Time series and flat file storage solutions are both specialized databases. Like log stores, they were designed with a specific purpose and attempting to do much outside the realm of what they are good at will result in inefficiency and hang ups. In this installment of our series on datastores, let’s discuss what time series and flat file databases are and when to use them.
Time series datastores are usually intended for extremely fast-moving data. Millions, billions of data points per minute or even per second. But it’s also chronological and time stamped. It’s not meant to be schematic data. It’s not meant to do complex queries or relate data to other data. It is meant to take tons and tons of data in near real time, so you are getting data in and time stamped appropriately. You’re not waiting and queuing data while complex writes occur or a table is locked on a complicated join. The function of time series data stores is limited and when you try to do things beyond its limitations, it’s going to put up an index finger and tell you to hang on for a minute. Only that one minute is closer to 30 minutes, or sometimes longer
Time series stores are not efficient for anything other than high throughput, rapid firing data capture. And it’s usually meant for simplistic data, but because it handles a massive amount of transactions, it can still be expensive. The data it handles is typically something that happens in the memory of a large server. And while data is written down later to back itself up, there is still a rate of error that must be accepted. And maybe there are circumstances where you care less about the time series itself and just need to capture massive amounts of data in a short window, time series databases can help. Just remember that its function is limited and doesn’t allow for highly relatable data and cross-sectioning and complex queries.
Flat file storage can be anything from storing items in your hard drive and flat files in various formats to S3 buckets or something similar. It’s simply for storage. You’re writing it to a file for later use. You might put it in a JSON file or several other formats, but you have the data and it’s easily parsed and consumed. This is a form of data management that is often overlooked.
There is latency built into using flat file storage that’s native. If you are going to write to a general database, oftentimes what is happening is you’re working in the RAM on a computer. Later, that data will get put onto the actual hard drive, especially if you’re taking the database and optimizing it to make it work fast.
With flat file storage, what you’re doing is writing to files instead of writing to memory or writing to a datastore. This is how you have data that’s not ephemeral and won’t disappear in a traditional database. But sometimes it’s easier to do it directly, on your own, and sometimes it’s faster, depending on what you are doing and how you’re interacting with the data itself. Because of how it works, it’s also a method to back up data and it’s almost always cheaper than other methods of data storage.

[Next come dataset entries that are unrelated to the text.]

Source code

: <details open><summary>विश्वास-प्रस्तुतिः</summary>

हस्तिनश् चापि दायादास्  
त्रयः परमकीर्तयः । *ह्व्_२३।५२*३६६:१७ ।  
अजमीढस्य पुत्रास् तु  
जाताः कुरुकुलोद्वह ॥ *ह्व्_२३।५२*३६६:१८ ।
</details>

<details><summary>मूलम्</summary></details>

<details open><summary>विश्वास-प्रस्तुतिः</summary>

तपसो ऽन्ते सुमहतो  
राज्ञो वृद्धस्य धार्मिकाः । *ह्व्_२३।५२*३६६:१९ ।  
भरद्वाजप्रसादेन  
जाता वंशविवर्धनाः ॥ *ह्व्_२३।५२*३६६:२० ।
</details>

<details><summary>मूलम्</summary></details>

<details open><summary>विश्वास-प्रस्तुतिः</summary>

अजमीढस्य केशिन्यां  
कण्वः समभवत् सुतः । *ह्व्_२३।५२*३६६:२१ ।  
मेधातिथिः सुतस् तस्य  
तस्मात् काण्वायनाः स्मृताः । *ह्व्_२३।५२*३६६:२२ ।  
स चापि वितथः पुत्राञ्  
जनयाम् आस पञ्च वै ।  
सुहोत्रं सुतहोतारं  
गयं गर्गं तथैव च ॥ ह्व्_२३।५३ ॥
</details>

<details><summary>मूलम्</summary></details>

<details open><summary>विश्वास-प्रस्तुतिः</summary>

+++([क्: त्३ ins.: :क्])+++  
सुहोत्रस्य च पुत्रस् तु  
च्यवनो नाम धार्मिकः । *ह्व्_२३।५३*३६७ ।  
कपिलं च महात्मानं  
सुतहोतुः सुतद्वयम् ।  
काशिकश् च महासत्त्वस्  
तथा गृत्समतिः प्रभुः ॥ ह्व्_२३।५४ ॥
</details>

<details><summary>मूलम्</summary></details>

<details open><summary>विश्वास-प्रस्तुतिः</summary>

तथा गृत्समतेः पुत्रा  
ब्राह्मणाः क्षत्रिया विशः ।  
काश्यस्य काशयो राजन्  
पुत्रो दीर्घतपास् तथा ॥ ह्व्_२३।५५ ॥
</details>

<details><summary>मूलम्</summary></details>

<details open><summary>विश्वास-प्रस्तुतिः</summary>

Time series databases and flat file storage are like other datastores in that they are efficient at what they were designed for. They are both specialized for a specific purpose and are limited to that purpose, so trying to use them for something else makes them inefficient and will cause issues. It is usually a good idea to employ more than one form of data storage to enable various methods of working with your data. Understanding how each form of storage works is the first step to determining which storage method your business would benefit from the most.